Climate change is generally portrayed as an environmental and societal threat with entirely negative consequences. However, some sectors of the global economy may actually end up benefiting.
New economic and philosophical research argues that policymakers must consider both the beneficial effects of climate change to “climate winners” as well as its costs in order to appropriately incentivize actions that are best for society and for the environment.
The study by researchers from Princeton University, University College Cork, and HEC Montréal appears to be the first to develop a systematic, ethical framework for addressing climate winners — as well as those harmed — using financial transfers.
Their approach, called “Polluter Pays, Then Receives,” requires polluters to first compensate those most harmed by climate change. Subsequently, polluters would be eligible to receive compensation from those who are passively benefiting from climate change.
Published in Economics & Philosophy, the article emphasizes that, through climate change, greenhouse gas emitters affect a variety of individuals and groups both positively and negatively at different regional or sectoral scales, sometimes at the expense of other groups — what economists call “externalities.”
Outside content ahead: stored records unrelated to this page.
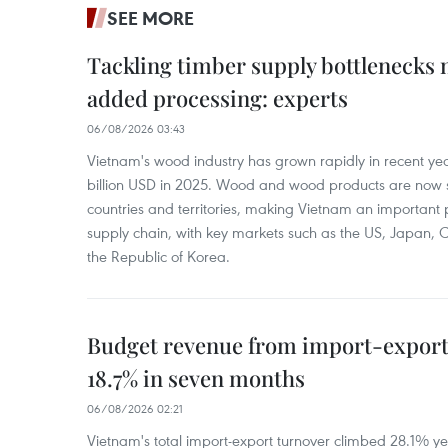
SEE MORE
Tackling timber supply bottlenecks 
added processing: experts
06/08/2026 03:43
Vietnam's wood industry has grown rapidly in recent yea
billion USD in 2025. Wood and wood products are now 
countries and territories, making Vietnam an important 
supply chain, with key markets such as the US, Japan,
the Republic of Korea.
Budget revenue from import-export a
18.7% in seven months
06/08/2026 02:21
Vietnam's total import-export turnover climbed 28.1% yea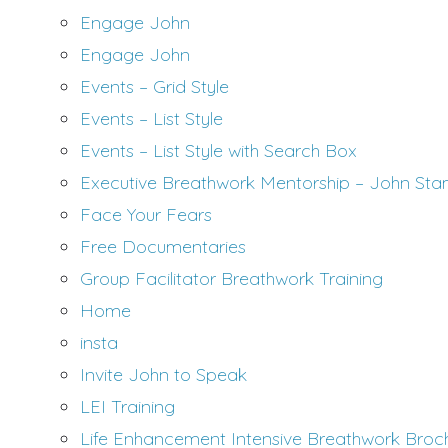
Engage John
Engage John
Events – Grid Style
Events – List Style
Events – List Style with Search Box
Executive Breathwork Mentorship – John Sta
Face Your Fears
Free Documentaries
Group Facilitator Breathwork Training
Home
insta
Invite John to Speak
LEI Training
Life Enhancement Intensive Breathwork Broc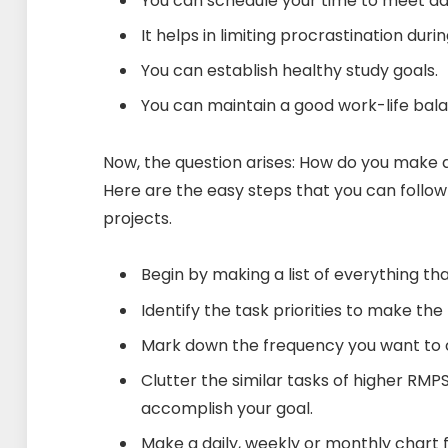
You can schedule your time to meet dai
It helps in limiting procrastination du
You can establish healthy study goals.
You can maintain a good work-life bal
Now, the question arises: How do you make 
Here are the easy steps that you can follow
projects.
Begin by making a list of everything t
Identify the task priorities to make the
Mark down the frequency you want to 
Clutter the similar tasks of higher RMP
accomplish your goal.
Make a daily, weekly or monthly chart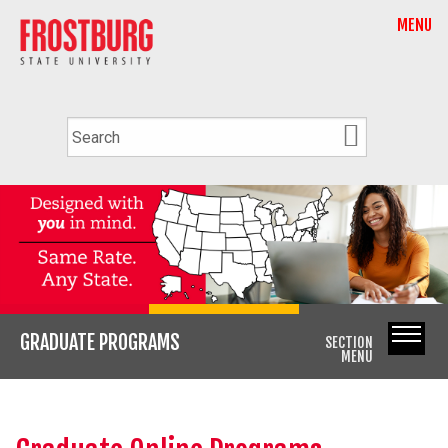
MENU
GRADUATE PROGRAMS
SECTION
MENU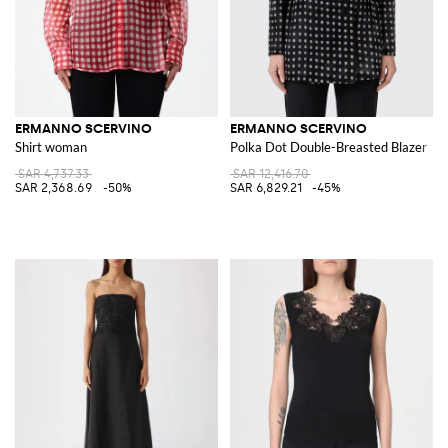
ERMANNO SCERVINO
ERMANNO SCERVINO
Shirt woman
Polka Dot Double-Breasted Blazer
SAR 4,737.33
SAR 12,416.70
SAR 2,368.69
-50%
SAR 6,829.21
-45%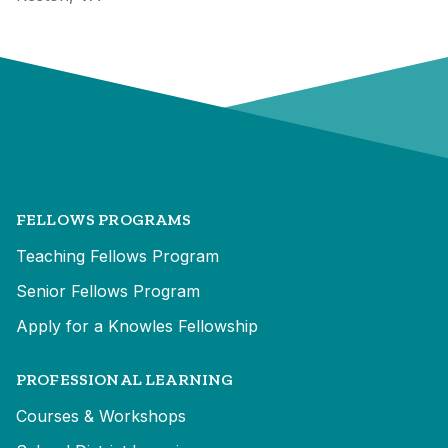
FELLOWS PROGRAMS
Teaching Fellows Program
Senior Fellows Program
Apply for a Knowles Fellowship
PROFESSIONAL LEARNING
Courses & Workshops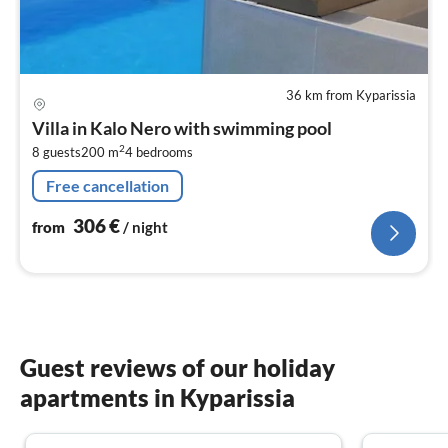
36 km from Kyparissia
pri
fr
Villa in Kalo Nero with swimming pool
3
2
8 guests
200 m
4
bedrooms
pe
nig
Free cancellation
306
€
from
/ night
Guest reviews of our holiday
apartments in Kyparissia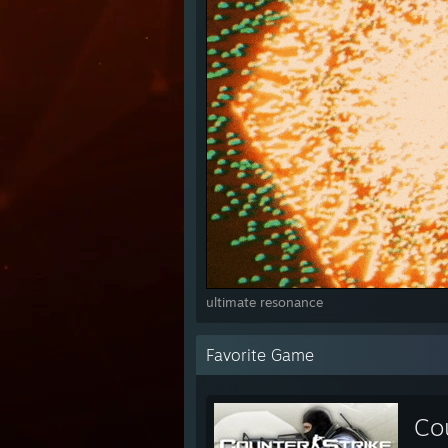
ultimate resonance
Favorite Game
Cou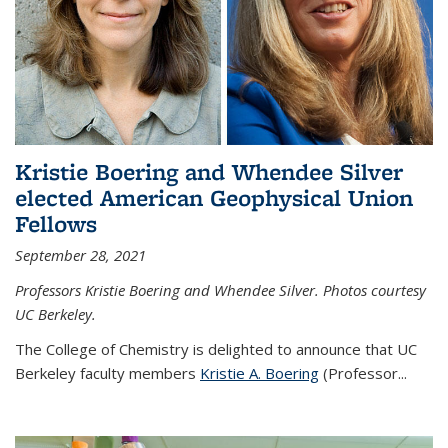
Kristie Boering and Whendee Silver
elected American Geophysical Union
Fellows
September 28, 2021
Professors Kristie Boering and Whendee Silver. Photos courtesy
UC Berkeley.
The College of Chemistry is delighted to announce that UC
Berkeley faculty members
Kristie A. Boering
(Professor...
“With a global issue like climate change, it’s difficult for people to make decisions that account for the harm or benefit their actions cause, because those effects aren’t directly or proportionally felt by that actor,” said study co-author Kian Mintz-Woo, a former postdoctoral research associate at the Princeton University Center for Human Values and the Princeton School of Public and International Affairs. “Our research argues that payments are one way to help correct incentives: Harms should be redressed, and then beneficial actions should be rewarded.”
Mintz-Woo recently joined the department of Philosophy and the Environmental Research Institute at University College Cork.
While globally the negative consequences of climate change are expected to far outweigh the benefits, some groups or places may experience net benefits. For example, countries at far northern latitudes or specific industries may see improved agricultural conditions, additional tourism, or lower energy costs.
“Not systematically considering or accounting for beneficial climate effects makes it easier for climate impact skeptics to think that climate change discussions are oversimplified or alarmist,” said study co-author Justin Leroux, professor of applied economics at HEC Montréal and CIRANO research fellow. “Another motivation of our study was to address the unfairness that arises when some benefit from climate change while others are suffering harm. It’s a question of solidarity — both sharing benefits that weren’t truly earned and compensating losses that weren’t the fault of those harmed.”
The authors say this compensation approach could be experimented with at a regional or national level before being introduced globally. They explore how it might be implemented in a federal nation using the example of Canada. A national carbon tax could be used to collect funds from greenhouse gas emitters. Those revenues would first and foremost be used to compensate victims. In addition, a corporate tax would be levied on the sectors of the economy that gain passively from climate change, like tourism, which could benefit from more tourists taking advantage of longer summers in Arctic regions. Revenue from the additional corporate tax would be shared with the greenhouse gas emitters. Introducing a policy to reward emitters may sound surprising, but the authors emphasize that those emitters would first need to pay for their harms before receiving any benefit payments.
“Payments from passive winners to polluters could either help the polluters more fully compensate the groups that have been harmed by their actions or help fund the polluters’ own climate adaptation responses,” Mintz-Woo said.
“What do climate change winners owe, and to whom?” was published online Feb. 23. The article is available open access, thanks to support from the Princeton University Library Open Access Fund Program. The research is co-authored by Kian Mintz-Woo (University College Cork and Princeton University) and Justin Leroux (HEC Montréal and CIRANO).